The “One Belt, One Road” project has rekindled the long-forgotten fascination of the ancient treaty and was the beginning of the idea of organising a “New Silk Road 2017” journey. I thought that, like in the olden days, great civilizations shared their technical achievements and knowledge, met, and their cultural influences mixed came together and wove together their cultural experiences. That is why, today) its cultural heritage might serve as the grounds for building extensive cooperation. In the global context, the old route is becoming a symbol of high trading and the cultural potential of the entire region.

It is a huge challenge that requires meticulous planning and thorough organisation. The journey (www.silkroad-2017.com), which is supported by Foreign Minister Witold Waszczykowski and various sponsors, will travel along a route from Beijing to Warsaw in a column of cars. Its main objective is to boost Poland’s national brand, to promote a friendly country, which offers a lot of opportunities and has great people, showcasing a country that has high ambitions and wishes to conquer the world.

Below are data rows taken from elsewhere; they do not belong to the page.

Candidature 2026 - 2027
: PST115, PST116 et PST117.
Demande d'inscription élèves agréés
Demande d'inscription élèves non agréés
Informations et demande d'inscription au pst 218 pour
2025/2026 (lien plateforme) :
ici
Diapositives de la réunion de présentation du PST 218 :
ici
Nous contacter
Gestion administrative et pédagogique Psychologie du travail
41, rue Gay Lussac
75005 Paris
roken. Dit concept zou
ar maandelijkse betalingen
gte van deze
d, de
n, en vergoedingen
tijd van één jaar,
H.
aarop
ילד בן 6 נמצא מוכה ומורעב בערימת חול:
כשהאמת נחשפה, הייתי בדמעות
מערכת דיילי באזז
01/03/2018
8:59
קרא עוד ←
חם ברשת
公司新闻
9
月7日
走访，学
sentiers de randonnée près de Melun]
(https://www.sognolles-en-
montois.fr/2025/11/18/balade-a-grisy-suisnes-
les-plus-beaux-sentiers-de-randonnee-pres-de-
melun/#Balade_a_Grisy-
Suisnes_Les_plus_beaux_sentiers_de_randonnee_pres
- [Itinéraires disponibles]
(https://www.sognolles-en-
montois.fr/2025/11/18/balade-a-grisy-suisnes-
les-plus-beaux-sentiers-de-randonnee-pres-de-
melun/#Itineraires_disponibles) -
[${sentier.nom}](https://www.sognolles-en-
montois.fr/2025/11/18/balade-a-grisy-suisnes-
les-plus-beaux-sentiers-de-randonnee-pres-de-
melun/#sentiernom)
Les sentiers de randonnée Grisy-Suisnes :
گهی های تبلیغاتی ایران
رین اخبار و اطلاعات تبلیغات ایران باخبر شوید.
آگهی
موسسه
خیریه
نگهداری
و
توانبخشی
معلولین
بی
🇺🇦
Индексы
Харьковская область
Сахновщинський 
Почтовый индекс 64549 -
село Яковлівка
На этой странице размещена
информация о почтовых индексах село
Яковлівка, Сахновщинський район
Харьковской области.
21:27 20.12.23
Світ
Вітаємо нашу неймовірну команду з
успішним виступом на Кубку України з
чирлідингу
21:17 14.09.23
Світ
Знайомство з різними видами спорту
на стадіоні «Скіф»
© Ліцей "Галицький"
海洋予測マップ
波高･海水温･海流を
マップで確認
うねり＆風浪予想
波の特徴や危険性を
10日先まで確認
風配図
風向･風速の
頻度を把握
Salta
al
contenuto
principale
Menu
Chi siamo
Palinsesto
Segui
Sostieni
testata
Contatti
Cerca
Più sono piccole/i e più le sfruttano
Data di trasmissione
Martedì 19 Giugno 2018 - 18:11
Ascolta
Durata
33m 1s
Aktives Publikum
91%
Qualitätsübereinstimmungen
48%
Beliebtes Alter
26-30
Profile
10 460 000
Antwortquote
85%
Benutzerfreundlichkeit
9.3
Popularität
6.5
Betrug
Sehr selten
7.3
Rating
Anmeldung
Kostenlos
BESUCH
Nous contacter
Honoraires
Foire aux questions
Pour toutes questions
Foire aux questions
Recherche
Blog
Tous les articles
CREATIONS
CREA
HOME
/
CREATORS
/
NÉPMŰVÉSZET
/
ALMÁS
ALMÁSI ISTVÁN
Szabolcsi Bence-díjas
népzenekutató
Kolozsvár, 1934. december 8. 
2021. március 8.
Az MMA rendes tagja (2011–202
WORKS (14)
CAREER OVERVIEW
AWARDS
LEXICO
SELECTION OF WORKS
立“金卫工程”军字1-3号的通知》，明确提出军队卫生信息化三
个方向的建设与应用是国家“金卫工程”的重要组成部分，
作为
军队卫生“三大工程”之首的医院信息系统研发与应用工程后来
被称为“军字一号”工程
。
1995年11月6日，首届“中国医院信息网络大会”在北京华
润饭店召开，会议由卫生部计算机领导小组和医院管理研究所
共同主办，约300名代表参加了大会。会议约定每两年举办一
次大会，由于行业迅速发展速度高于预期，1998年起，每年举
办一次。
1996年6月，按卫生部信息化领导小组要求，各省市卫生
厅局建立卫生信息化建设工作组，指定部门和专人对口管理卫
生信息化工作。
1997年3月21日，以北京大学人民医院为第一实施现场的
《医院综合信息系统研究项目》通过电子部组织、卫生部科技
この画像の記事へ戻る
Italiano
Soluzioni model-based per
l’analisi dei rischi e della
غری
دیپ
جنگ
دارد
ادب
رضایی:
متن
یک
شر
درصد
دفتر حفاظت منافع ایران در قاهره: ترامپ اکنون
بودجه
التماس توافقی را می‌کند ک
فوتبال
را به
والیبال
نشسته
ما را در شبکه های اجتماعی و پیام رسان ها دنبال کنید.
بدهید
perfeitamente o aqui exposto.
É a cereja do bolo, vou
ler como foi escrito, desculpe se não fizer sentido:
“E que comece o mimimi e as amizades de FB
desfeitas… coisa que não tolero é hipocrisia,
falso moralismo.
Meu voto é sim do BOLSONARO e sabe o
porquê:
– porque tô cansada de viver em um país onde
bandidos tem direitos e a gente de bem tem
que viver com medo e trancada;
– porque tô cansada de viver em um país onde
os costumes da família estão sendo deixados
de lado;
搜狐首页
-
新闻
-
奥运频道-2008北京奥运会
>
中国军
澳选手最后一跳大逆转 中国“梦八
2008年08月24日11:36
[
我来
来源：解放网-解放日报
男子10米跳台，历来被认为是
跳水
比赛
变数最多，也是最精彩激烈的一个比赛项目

This trip is intended to show how beautiful Poland is and to promote our country as a gate to Europe, in order to strengthen economic relations between Poland and China. All this in the spirit of adjustments to the future and to the new world order. Also of significance is rekindling the roots of the Polish diaspora, strengthening its identity and identification with its homeland. Moreover, the trip is also intended to spread the word about the historic Silk Road as the international heritage element and to promote its influence on culture and the development of civilisation. By doing so, strengthening efforts to protect cultural heritage and promote cultural exchange. “This is quite an important platform for international cooperation, which offers high diplomatic and media potential along the entire route,” says Marcin Jacoby of the Adam Mickiewicz Institute. “This opportunity should be exploited accordingly, so that it can become a flagship idea for the promotion of our country in 2017.”